**Tasks**:
a - In the passage about admired Christian qualities, replace "Faithfulness" with "Loyalty" in the stretch that begins at the words "1. The Christian" and stops after "their own beliefs.", then give that stretch again.
b - Answer these questions from the passage about admired Christian qualities:
(i) What did the writer grow up studying?
(ii) Which of the three qualities does the writer find the rarest?
(iii) Under the third quality, what does the writer say a Christian does not have to be?
c - Translate this sentence from the passage about admired Christian qualities into Spanish: "This one I find to be the rarest."

**Passage**:
============================================================
I was raised in a very intellectual Christian family - one that would run circles around any atheist intellectual trying to "prove" their beliefs with science. I grew up studying Christian apologetics and learning to respect a Christian who can give a good, intelligent answer to any question of their faith. Even now, i visit my old Church now and then and challenge the pastors, who I must say bear my questions amazingly well and answer with the love and rationality I respect in a Christian. Basically these are the 3 qualities i respect in a Christian and enjoy seeing:

1. The Christian love that comes with a true relationship with God. This one I find to be the rarest. It's when even as a non believer I look at them and know there's something different in their lives that make them something extraordinary.
2. Faithfulness to their beliefs - even when they might not personally like them, i enjoy seeing a Christian who will back God and the Bible up and not try to make these things back up their own beliefs.
3. Good, solid intellect and rationality. They don't have to be clever, they just have to show they really embrace their path with their mind as well as their hearts.
============================================================
**Data extract**:
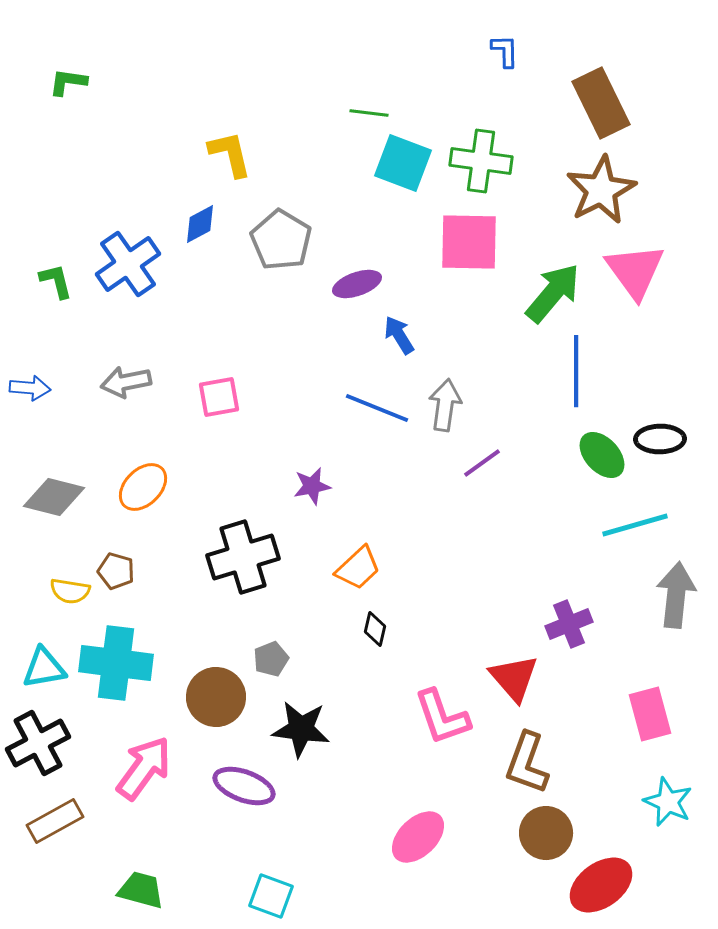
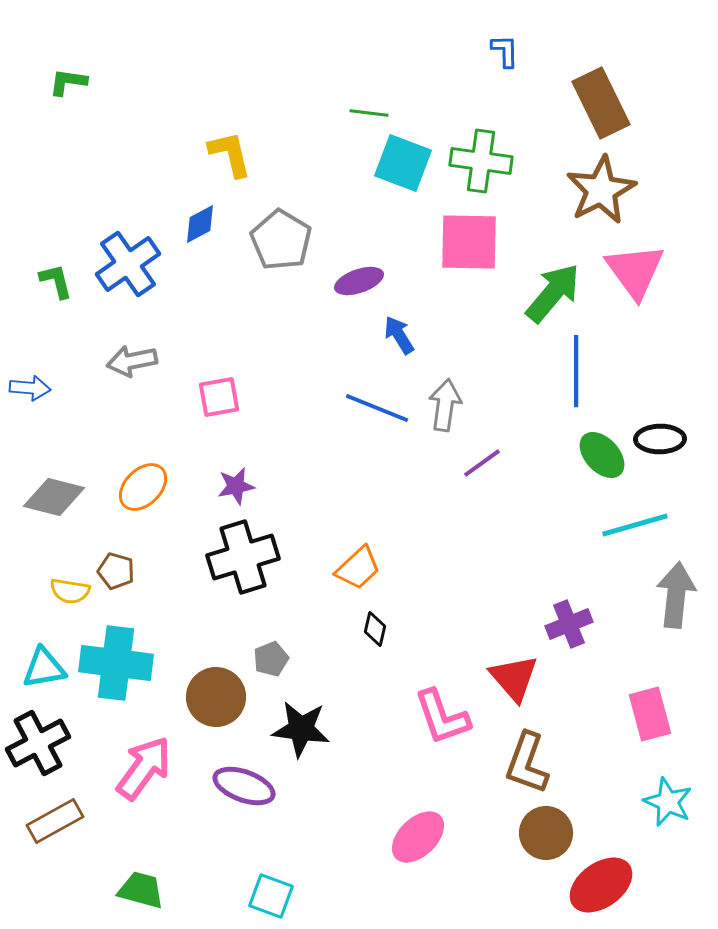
purple ellipse at (357, 284): moved 2 px right, 3 px up
gray arrow at (126, 382): moved 6 px right, 21 px up
purple star at (312, 486): moved 76 px left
============================================================
**Answers below**:
a -
1. The Christian love that comes with a true relationship with God. This one I find to be the rarest. It's when even as a non believer I look at them and know there's something different in their lives that make them something extraordinary.
2. Loyalty to their beliefs - even when they might not personally like them, i enjoy seeing a Christian who will back God and the Bible up and not try to make these things back up their own beliefs.

b -
(i) Christian apologetics
(ii) The Christian love that comes with a true relationship with God
(iii) Clever

c - Esta me parece la más escasa.